The importance of undertaking clinical trials for a vaccine in Africa has dominated discussions at a webinar about COVID-19 and vaccine development on the continent. Concerns have previously been raised by members of the public about plans to conduct vaccine trials in Africa even though the continent has not been as severely affected by COVID-19 as Europe and America.

However, health experts advise that African participation in such studies is beneficial for the continent and its people.

Professor of Vaccinology at Wits University, Shabir Madhi, who is the technical leader of the first and only COVID-19 trial conducted in South Africa and the continent, says many life-saving vaccines have been introduced to low and middle-income countries five to 20 years after they were first available in high-income countries.

“If anything the criticism right now shouldn’t be about possibly using Africans as guinea pigs, we need to understand that less than 2.5% of all clinical trials that are done globally are done in Africa, which constitutes 17% of the world population. If anything, there aren’t enough clinical trials being done in Africa to understand how therapeutics including vaccines work on the African context because there’s very little financial incentive on the part of the industry to conduct these sorts of studies in Africa.”

Director of the Uganda Virus Research Institute, Professor Pontiano Kaleebu, says complaints about Africans being used as guinea pigs in vaccine trials are not unique to COVID-19. He says it was the same with HIV and Ebola vaccine trials.

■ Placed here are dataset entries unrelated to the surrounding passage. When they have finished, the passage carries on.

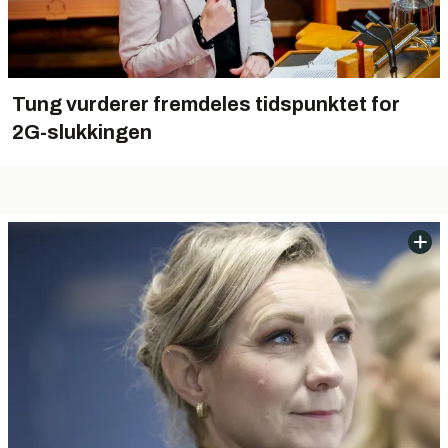
Tung vurderer fremdeles tidspunktet for
2G-slukkingen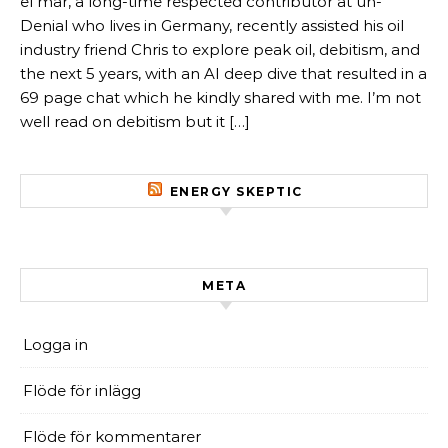
el mar, a long-time respected contributor at un-
Denial who lives in Germany, recently assisted his oil
industry friend Chris to explore peak oil, debitism, and
the next 5 years, with an AI deep dive that resulted in a
69 page chat which he kindly shared with me. I’m not
well read on debitism but it […]
ENERGY SKEPTIC
META
Logga in
Flöde för inlägg
Flöde för kommentarer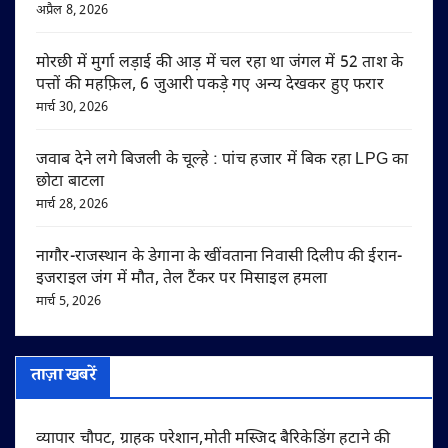
अप्रैल 8, 2026
मोरछी में मुर्गा लड़ाई की आड़ में चल रहा था जंगल में 52 ताश के
पत्तों की महफ़िल, 6 जुआरी पकड़े गए अन्य देखकर हुए फरार
मार्च 30, 2026
जवाब देने लगे बिजली के चूल्हे : पांच हजार में बिक रहा LPG का
छोटा बाटला
मार्च 28, 2026
नागौर-राजस्थान के डेगाना के खींवताना निवासी दिलीप की ईरान-
इजराइल जंग में मौत, तेल टैंकर पर मिसाइल हमला
मार्च 5, 2026
ताज़ा खबरें
व्यापार चौपट, ग्राहक परेशान,मोती मस्जिद बैरिकेडिंग हटाने की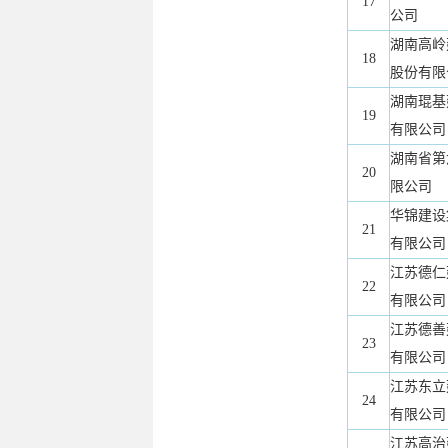
17
公司
湖南高岭
18
股份有限
湖南琨基
19
有限公司
湖南省第
20
限公司
华锦建设
21
有限公司
江苏德仁
22
有限公司
江苏德善
23
有限公司
江苏东立
24
有限公司
江苏高治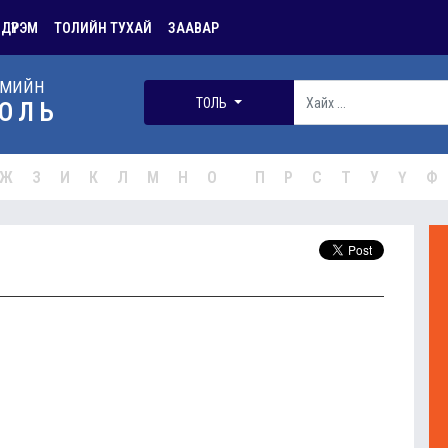
 ДҮРЭМ
ТОЛИЙН ТУХАЙ
ЗААВАР
РМИЙН
ТОЛЬ
ОЛЬ
Ж
З
И
К
Л
М
Н
О
П
Р
С
Т
У
Ү
Ф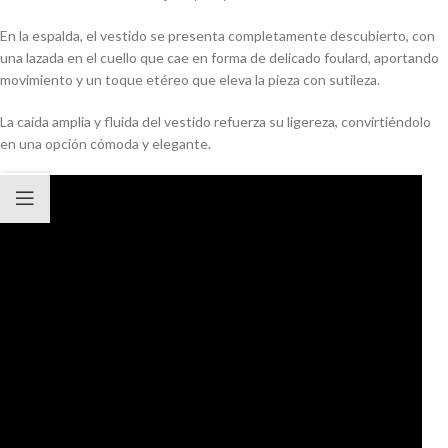
En la espalda, el vestido se presenta completamente descubierto, con
una lazada en el cuello que cae en forma de delicado foulard, aportando
movimiento y un toque etéreo que eleva la pieza con sutileza.
La caída amplia y fluida del vestido refuerza su ligereza, convirtiéndolo
en una opción cómoda y elegante.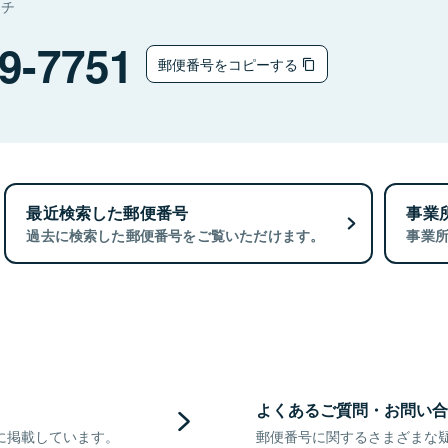
マチ
9-7751
郵便番号をコピーする
最近検索した郵便番号
事業
過去に検索した郵便番号をご覧いただけます。
事業
よくあるご質問・お問い合
に掲載しています。
郵便番号に関するさまざまな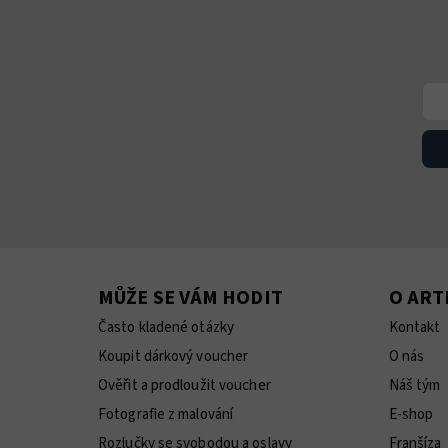
MŮŽE SE VÁM HODIT
O AR
Často kladené otázky
Kontakt
Koupit dárkový voucher
O nás
Ověřit a prodloužit voucher
Náš tým
Fotografie z malování
E-shop
Rozlučky se svobodou a oslavy
Franšíza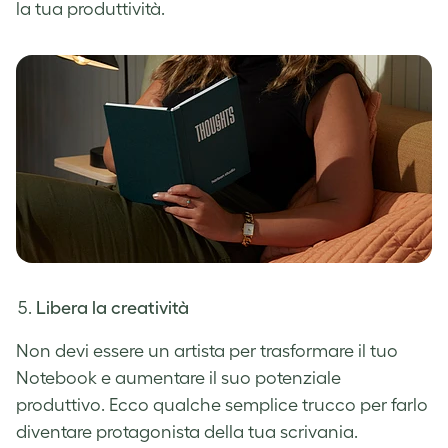
la tua produttività.
Libera la creatività
Non devi essere un artista per trasformare il tuo
Notebook e aumentare il suo potenziale
produttivo. Ecco qualche semplice trucco per farlo
diventare protagonista della tua scrivania.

“That concern is not surprising. That’s why we need to make sure we have processes to ensure that we follow the highest ethical legal standards. The processes we are talking about involving everyone will make sure that we are not just being used as guinea pigs but what we are doing is to conduct studies, to try vaccines that are being developed using the highest scientific standards and also conduct the trial in the highest ethical and legal standard.”

Countries urged to strengthen health systems

WHO Regional Director for Africa Dr Matshidiso Moeti called on countries to strengthen their health systems to prepare for the massive roll out of vaccines should the trial be successful.

“When we have an effective COVID-19 vaccine it will make sure that it takes into account if countries participated, the response of populations in Africa. We know also that when we have the vaccine it will have to be rolled out at unprecedented speed and scale. Equity must be a central focus of our efforts and too often African countries have ended up at the back of the queue for new technologies including vaccines. These lifesaving products must be made available to everyone not only those who can afford to pay.”

Professor Madhi says they will know by the end of this year if the vaccine is promising, but final results are only expected late next year.